Currently, the price is between 2130 and 2160. This rally is mainly driven by geopolitical easing and end-of-quarter corporate buying, representing a technical oversold rebound. Sentiment is still in extreme fear, with moving averages in a bearish alignment pressing down, and a bunch of trapped positions above. How far this rebound can go is really uncertain.
Key levels I’ll highlight directly:
Resistance zone — 2120 to 2160 is a strong short-term resistance, 2200 is a weekly strong barrier. Until it breaks above these levels, it’s all short-sell opportunities.
Support zone — 2000 to 2070 is a psychological threshold. If it breaks below this, it’s very weak, and the next target could be 1950.
There are only three simple and straightforward trading strategies:
1. Main idea: Sell on rebounds. When it hits 2120–2160 and shows signs of stagnation, go short. Place stop-loss above 2200, and target 2070–2000 first.

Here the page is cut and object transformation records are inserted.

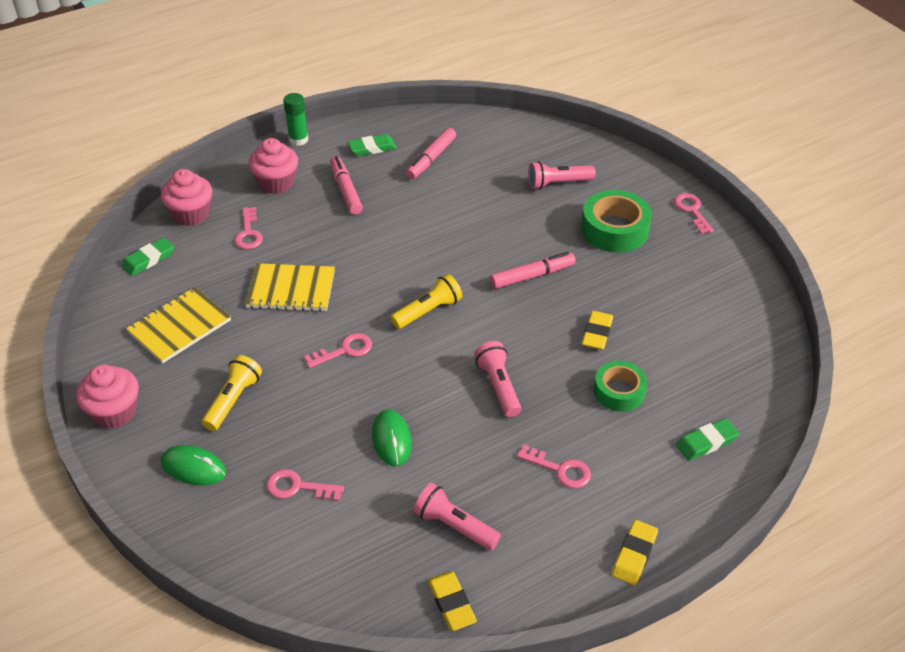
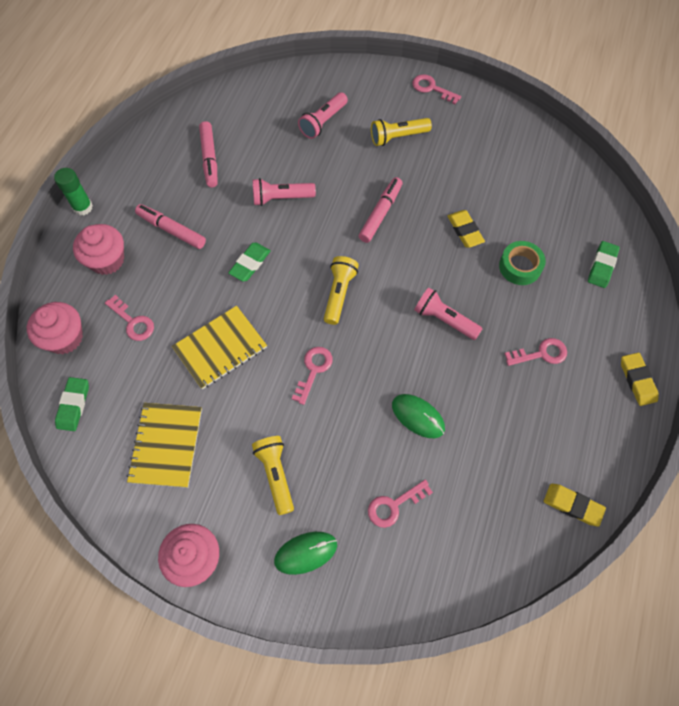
camera: 40 degrees left, 20 degrees up
(372, 148) = (153, 177): green eraser -> green eraser (250, 263)
(454, 526) = (520, 448): pink flashlight -> pink flashlight (281, 198)
(614, 229) = (397, 137): green tape -> yellow flashlight

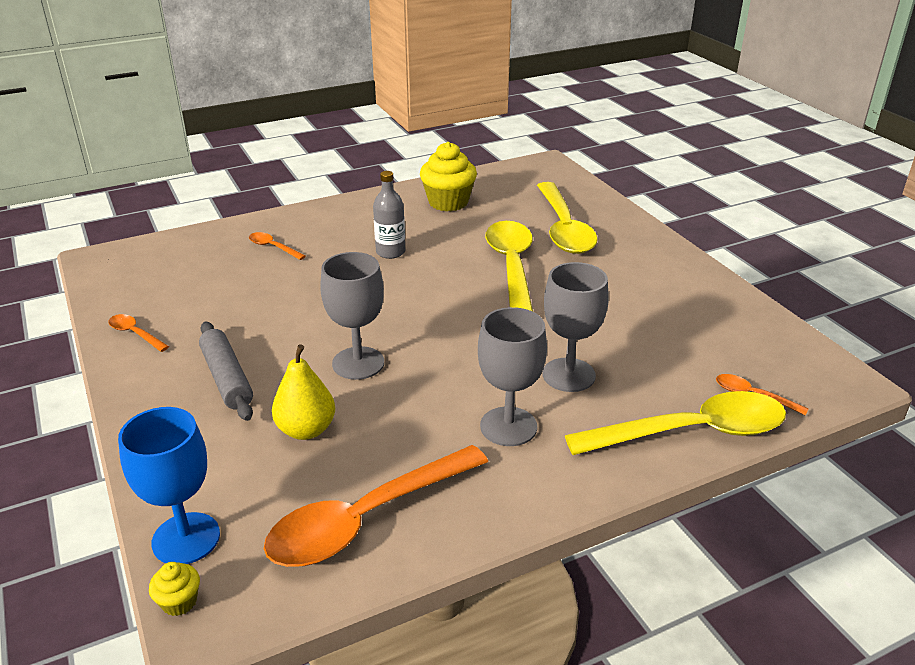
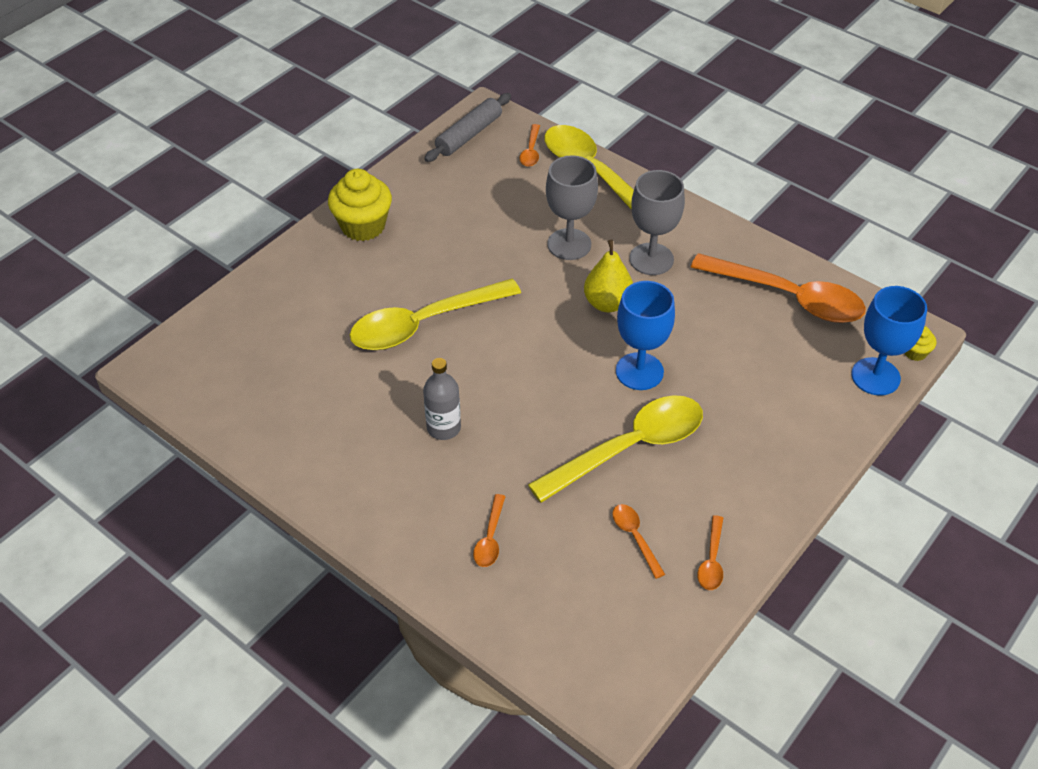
camera: 115 degrees left, 15 degrees up
(199, 305) = (635, 537): none -> orange spoon
(227, 378) = (719, 448): grey rolling pin -> grey rolling pin (469, 135)
(306, 430) = (737, 366): yellow pear -> yellow pear (607, 303)
(358, 363) = (639, 371): grey goblet -> blue goblet
(448, 202) = (301, 423): yellow cupcake -> yellow cupcake (363, 226)
(563, 228) = (320, 308): yellow spoon -> yellow spoon (629, 448)

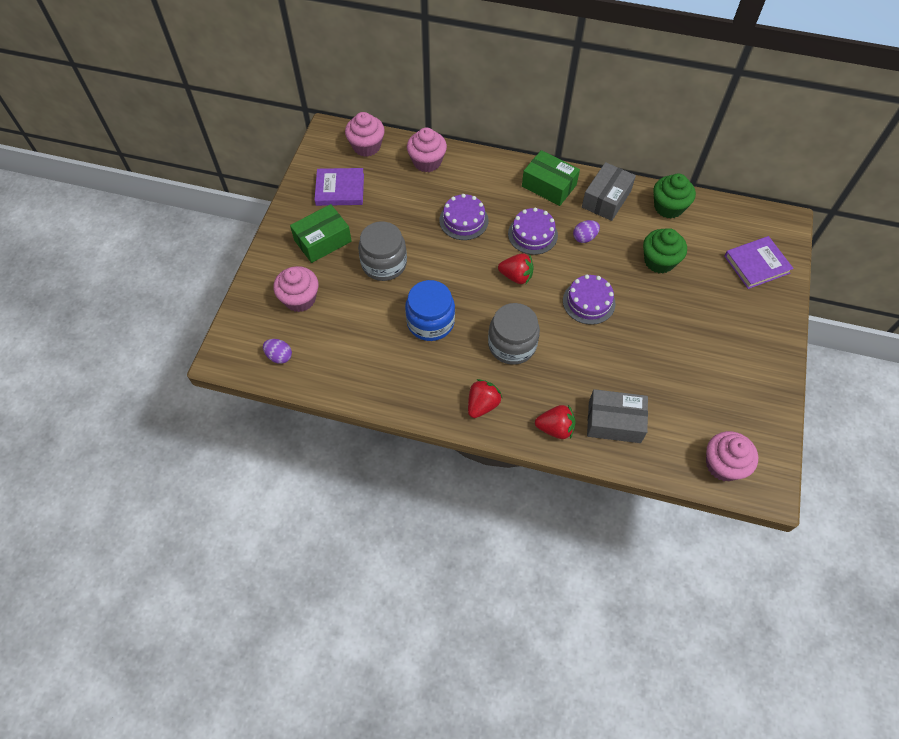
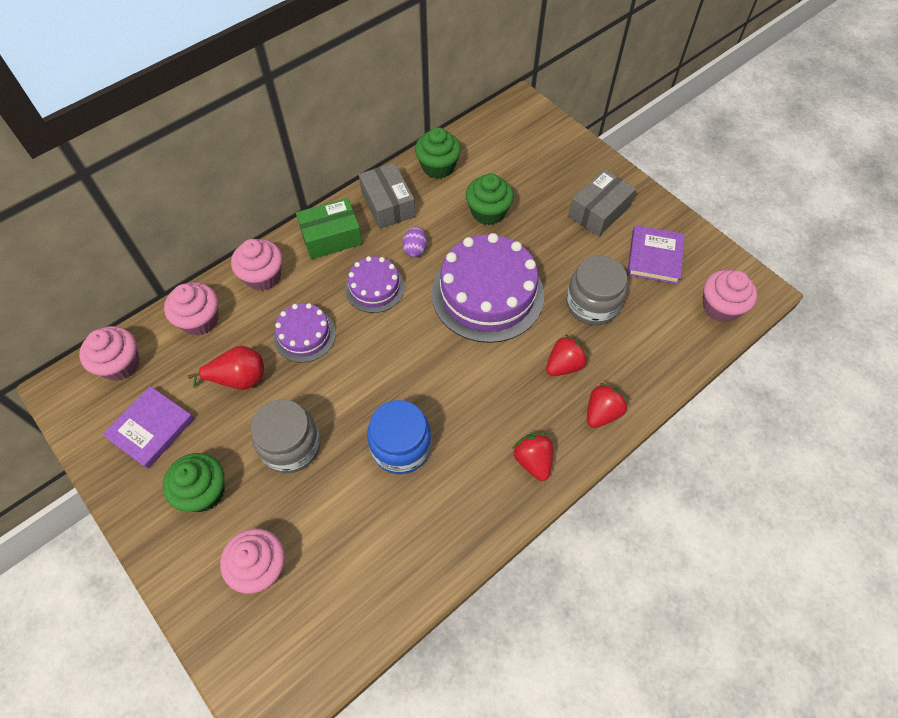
camera: 55 degrees left, 0 degrees up
(279, 356) = (319, 640): purple egg -> none
(323, 241) = (204, 491): green box -> green cupcake
(405, 208) = (239, 378): none -> red pear
(485, 171) = (263, 276): none -> pink cupcake
(512, 345) = (485, 389): grey jar -> grey jar (592, 304)
(516, 276) = (410, 333): red strawberry -> red strawberry (564, 365)
(588, 302) = (487, 294): purple cake -> purple cake, size x1.88
(614, 422) = (627, 359): grey box -> grey box (599, 211)
(756, 264) = (547, 150): purple book -> purple book (654, 257)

2. For those wanting to go long: Only try a small position if it retraces to 2030–2050 and shows clear stabilization. Place stop-loss firmly below 2000, take profit around 2100, and exit quickly—don’t hold on to a losing position.
3. If it drops below 2000 with high volume, forget about it—stay on the sidelines and watch. The market is likely to go lower.
Final market phrase: The trend is bearish, and rebounds are just opportunities to get out of trouble, not to chase higher. Until it breaks above 2200, treat all rebounds as traps. Strictly control your position size and stop-losses—don’t hold onto losing trades.